[Collected data entries]
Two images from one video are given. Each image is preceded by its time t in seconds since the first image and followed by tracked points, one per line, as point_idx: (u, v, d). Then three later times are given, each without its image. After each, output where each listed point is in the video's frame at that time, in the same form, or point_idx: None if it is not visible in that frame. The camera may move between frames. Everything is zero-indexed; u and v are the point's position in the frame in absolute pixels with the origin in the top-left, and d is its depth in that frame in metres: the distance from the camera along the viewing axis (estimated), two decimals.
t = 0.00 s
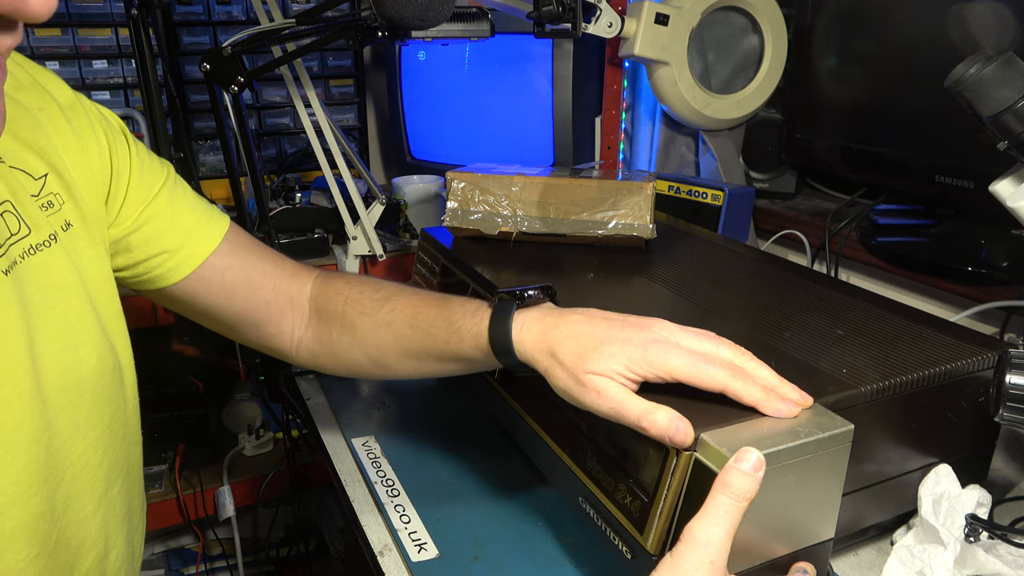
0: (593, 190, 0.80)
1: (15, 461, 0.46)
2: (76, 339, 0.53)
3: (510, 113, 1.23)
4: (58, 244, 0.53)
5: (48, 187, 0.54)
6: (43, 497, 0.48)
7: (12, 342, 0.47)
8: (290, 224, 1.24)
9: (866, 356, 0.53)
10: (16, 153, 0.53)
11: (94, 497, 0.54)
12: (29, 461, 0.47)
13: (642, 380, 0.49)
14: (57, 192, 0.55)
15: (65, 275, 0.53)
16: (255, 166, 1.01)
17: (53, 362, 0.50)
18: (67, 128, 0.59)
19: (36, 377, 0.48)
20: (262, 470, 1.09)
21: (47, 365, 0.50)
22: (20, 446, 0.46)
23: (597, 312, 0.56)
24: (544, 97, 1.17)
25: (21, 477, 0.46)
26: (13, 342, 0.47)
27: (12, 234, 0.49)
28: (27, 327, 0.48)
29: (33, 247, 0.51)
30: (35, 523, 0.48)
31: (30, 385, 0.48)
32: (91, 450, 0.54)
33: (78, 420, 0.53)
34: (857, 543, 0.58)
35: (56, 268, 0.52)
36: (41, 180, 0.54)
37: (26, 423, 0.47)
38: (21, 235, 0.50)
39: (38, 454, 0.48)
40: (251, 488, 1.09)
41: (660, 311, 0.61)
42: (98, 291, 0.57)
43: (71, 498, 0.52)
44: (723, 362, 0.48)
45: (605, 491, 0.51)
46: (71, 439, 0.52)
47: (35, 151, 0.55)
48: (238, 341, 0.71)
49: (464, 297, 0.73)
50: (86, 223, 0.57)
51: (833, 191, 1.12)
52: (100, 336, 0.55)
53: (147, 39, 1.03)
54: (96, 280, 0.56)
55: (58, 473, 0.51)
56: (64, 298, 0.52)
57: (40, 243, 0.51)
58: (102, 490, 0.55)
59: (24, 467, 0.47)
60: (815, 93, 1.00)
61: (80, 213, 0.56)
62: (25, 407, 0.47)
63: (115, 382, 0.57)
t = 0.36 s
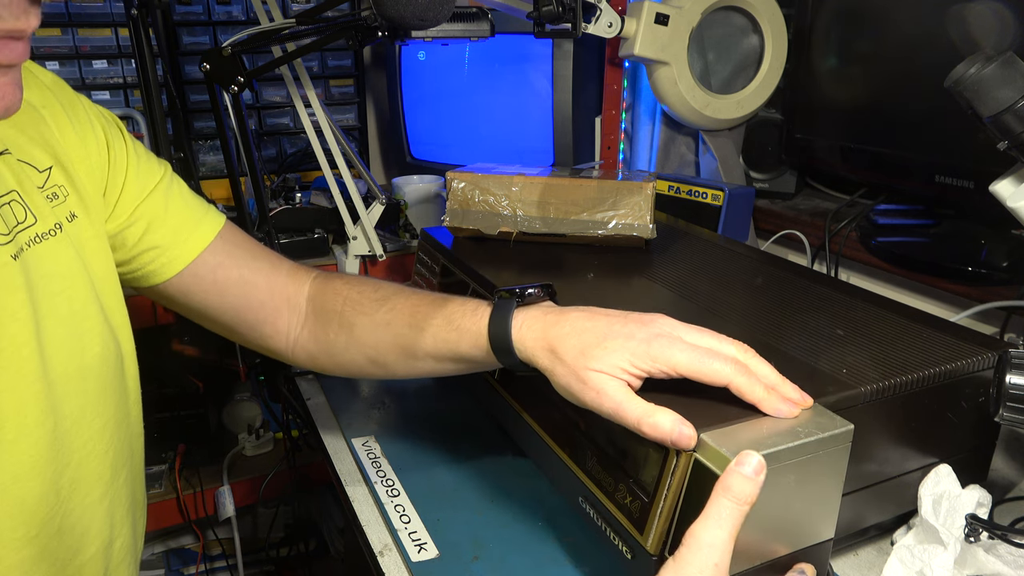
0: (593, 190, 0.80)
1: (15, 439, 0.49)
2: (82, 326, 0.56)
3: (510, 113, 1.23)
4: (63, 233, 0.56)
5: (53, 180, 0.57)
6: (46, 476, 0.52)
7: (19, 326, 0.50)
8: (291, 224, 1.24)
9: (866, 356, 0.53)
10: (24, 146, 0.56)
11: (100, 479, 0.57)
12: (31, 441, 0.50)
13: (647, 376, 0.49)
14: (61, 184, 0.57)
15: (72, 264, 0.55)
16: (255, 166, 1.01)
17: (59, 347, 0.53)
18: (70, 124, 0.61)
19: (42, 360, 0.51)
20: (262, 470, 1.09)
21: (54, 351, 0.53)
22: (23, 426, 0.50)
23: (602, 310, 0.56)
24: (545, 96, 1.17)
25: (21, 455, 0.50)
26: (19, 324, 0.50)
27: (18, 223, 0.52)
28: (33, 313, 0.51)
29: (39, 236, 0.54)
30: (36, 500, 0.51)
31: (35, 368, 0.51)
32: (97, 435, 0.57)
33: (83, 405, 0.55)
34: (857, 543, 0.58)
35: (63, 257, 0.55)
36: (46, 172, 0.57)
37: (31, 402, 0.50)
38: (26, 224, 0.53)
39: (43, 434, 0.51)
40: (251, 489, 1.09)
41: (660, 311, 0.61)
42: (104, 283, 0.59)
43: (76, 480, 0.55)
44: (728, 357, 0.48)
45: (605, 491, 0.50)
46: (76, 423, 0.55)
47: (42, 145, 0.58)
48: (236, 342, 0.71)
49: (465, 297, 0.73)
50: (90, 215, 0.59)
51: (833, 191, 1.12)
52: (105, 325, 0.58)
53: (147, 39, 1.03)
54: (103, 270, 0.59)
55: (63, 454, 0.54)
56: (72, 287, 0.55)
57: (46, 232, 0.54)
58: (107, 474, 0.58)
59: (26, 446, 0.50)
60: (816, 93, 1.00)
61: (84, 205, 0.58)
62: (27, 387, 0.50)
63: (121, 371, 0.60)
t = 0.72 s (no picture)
0: (593, 190, 0.80)
1: (16, 429, 0.50)
2: (85, 319, 0.56)
3: (510, 113, 1.23)
4: (67, 228, 0.56)
5: (57, 177, 0.58)
6: (46, 467, 0.52)
7: (20, 317, 0.50)
8: (291, 224, 1.24)
9: (866, 356, 0.53)
10: (28, 143, 0.57)
11: (99, 473, 0.57)
12: (32, 432, 0.51)
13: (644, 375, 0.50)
14: (66, 181, 0.58)
15: (74, 258, 0.56)
16: (255, 166, 1.01)
17: (61, 339, 0.54)
18: (72, 125, 0.61)
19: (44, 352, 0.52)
20: (262, 470, 1.09)
21: (55, 344, 0.53)
22: (25, 416, 0.50)
23: (600, 312, 0.56)
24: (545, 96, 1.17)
25: (21, 446, 0.50)
26: (21, 315, 0.50)
27: (22, 217, 0.53)
28: (35, 305, 0.51)
29: (43, 229, 0.54)
30: (35, 491, 0.51)
31: (36, 359, 0.51)
32: (97, 429, 0.57)
33: (84, 398, 0.56)
34: (857, 543, 0.58)
35: (66, 251, 0.55)
36: (51, 169, 0.57)
37: (32, 394, 0.51)
38: (29, 219, 0.53)
39: (44, 426, 0.51)
40: (250, 489, 1.09)
41: (660, 311, 0.61)
42: (107, 279, 0.60)
43: (76, 473, 0.56)
44: (724, 358, 0.48)
45: (605, 491, 0.50)
46: (77, 416, 0.55)
47: (47, 143, 0.58)
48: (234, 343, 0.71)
49: (465, 298, 0.73)
50: (92, 211, 0.59)
51: (834, 190, 1.12)
52: (107, 319, 0.58)
53: (147, 39, 1.03)
54: (106, 265, 0.59)
55: (64, 447, 0.54)
56: (74, 280, 0.55)
57: (50, 226, 0.55)
58: (107, 468, 0.58)
59: (26, 436, 0.50)
60: (816, 93, 1.00)
61: (87, 201, 0.59)
62: (28, 378, 0.50)
63: (122, 366, 0.61)
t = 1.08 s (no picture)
0: (593, 190, 0.80)
1: (15, 425, 0.50)
2: (86, 315, 0.56)
3: (510, 113, 1.23)
4: (70, 226, 0.56)
5: (60, 176, 0.58)
6: (44, 463, 0.52)
7: (21, 313, 0.50)
8: (290, 224, 1.24)
9: (867, 356, 0.53)
10: (33, 142, 0.57)
11: (98, 470, 0.57)
12: (31, 427, 0.51)
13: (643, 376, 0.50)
14: (69, 180, 0.58)
15: (77, 255, 0.56)
16: (255, 166, 1.01)
17: (62, 335, 0.54)
18: (76, 124, 0.61)
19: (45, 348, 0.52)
20: (262, 470, 1.09)
21: (57, 340, 0.53)
22: (25, 412, 0.50)
23: (597, 314, 0.56)
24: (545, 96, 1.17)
25: (19, 441, 0.50)
26: (22, 310, 0.50)
27: (26, 214, 0.53)
28: (37, 302, 0.52)
29: (45, 226, 0.54)
30: (32, 487, 0.51)
31: (37, 355, 0.51)
32: (97, 426, 0.57)
33: (83, 395, 0.56)
34: (857, 543, 0.58)
35: (68, 248, 0.56)
36: (54, 168, 0.57)
37: (32, 390, 0.51)
38: (33, 216, 0.54)
39: (43, 422, 0.51)
40: (250, 488, 1.09)
41: (660, 311, 0.61)
42: (108, 278, 0.60)
43: (75, 470, 0.56)
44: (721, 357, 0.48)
45: (605, 491, 0.50)
46: (77, 413, 0.55)
47: (51, 141, 0.58)
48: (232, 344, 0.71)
49: (464, 298, 0.73)
50: (95, 211, 0.59)
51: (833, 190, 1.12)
52: (108, 316, 0.58)
53: (147, 39, 1.03)
54: (107, 263, 0.60)
55: (63, 443, 0.54)
56: (76, 277, 0.56)
57: (52, 223, 0.55)
58: (106, 465, 0.58)
59: (25, 431, 0.50)
60: (815, 93, 1.00)
61: (90, 200, 0.59)
62: (28, 374, 0.50)
63: (121, 364, 0.61)
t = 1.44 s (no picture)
0: (593, 190, 0.80)
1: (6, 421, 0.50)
2: (79, 312, 0.56)
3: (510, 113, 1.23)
4: (60, 222, 0.56)
5: (51, 171, 0.58)
6: (37, 460, 0.52)
7: (10, 310, 0.50)
8: (291, 224, 1.24)
9: (866, 356, 0.53)
10: (22, 138, 0.57)
11: (93, 468, 0.57)
12: (22, 424, 0.51)
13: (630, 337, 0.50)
14: (60, 175, 0.58)
15: (68, 252, 0.56)
16: (255, 166, 1.01)
17: (54, 333, 0.54)
18: (65, 121, 0.61)
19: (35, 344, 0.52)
20: (262, 470, 1.09)
21: (48, 337, 0.54)
22: (15, 409, 0.50)
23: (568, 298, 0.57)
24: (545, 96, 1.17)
25: (10, 437, 0.50)
26: (12, 307, 0.50)
27: (14, 210, 0.53)
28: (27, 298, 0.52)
29: (36, 222, 0.54)
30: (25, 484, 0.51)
31: (25, 351, 0.51)
32: (92, 423, 0.57)
33: (78, 391, 0.56)
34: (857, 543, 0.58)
35: (59, 244, 0.56)
36: (46, 163, 0.57)
37: (22, 386, 0.51)
38: (22, 212, 0.54)
39: (35, 419, 0.52)
40: (250, 488, 1.09)
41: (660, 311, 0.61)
42: (102, 275, 0.60)
43: (71, 467, 0.56)
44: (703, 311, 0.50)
45: (605, 491, 0.51)
46: (71, 410, 0.55)
47: (40, 137, 0.58)
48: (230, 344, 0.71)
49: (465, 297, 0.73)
50: (86, 206, 0.59)
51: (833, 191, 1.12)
52: (102, 313, 0.59)
53: (147, 39, 1.03)
54: (100, 260, 0.60)
55: (57, 440, 0.54)
56: (68, 273, 0.56)
57: (43, 219, 0.55)
58: (102, 463, 0.58)
59: (18, 427, 0.51)
60: (815, 93, 1.00)
61: (81, 196, 0.59)
62: (17, 369, 0.51)
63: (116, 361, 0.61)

[THE TASK]:
Using the entries above, give back exactly the line containing "37: (31, 402, 0.50)", the line containing "63: (121, 371, 0.60)", and every line between them, and nothing else.

[RESPONSE TO THIS TASK]:
37: (31, 402, 0.50)
38: (26, 224, 0.53)
39: (43, 434, 0.51)
40: (251, 489, 1.09)
41: (660, 311, 0.61)
42: (104, 283, 0.59)
43: (76, 480, 0.55)
44: (728, 357, 0.48)
45: (605, 491, 0.50)
46: (76, 423, 0.55)
47: (42, 145, 0.58)
48: (236, 342, 0.71)
49: (465, 297, 0.73)
50: (90, 215, 0.59)
51: (833, 191, 1.12)
52: (105, 325, 0.58)
53: (147, 39, 1.03)
54: (103, 270, 0.59)
55: (63, 454, 0.54)
56: (72, 287, 0.55)
57: (46, 232, 0.54)
58: (107, 474, 0.58)
59: (26, 446, 0.50)
60: (816, 93, 1.00)
61: (84, 205, 0.58)
62: (27, 387, 0.50)
63: (121, 371, 0.60)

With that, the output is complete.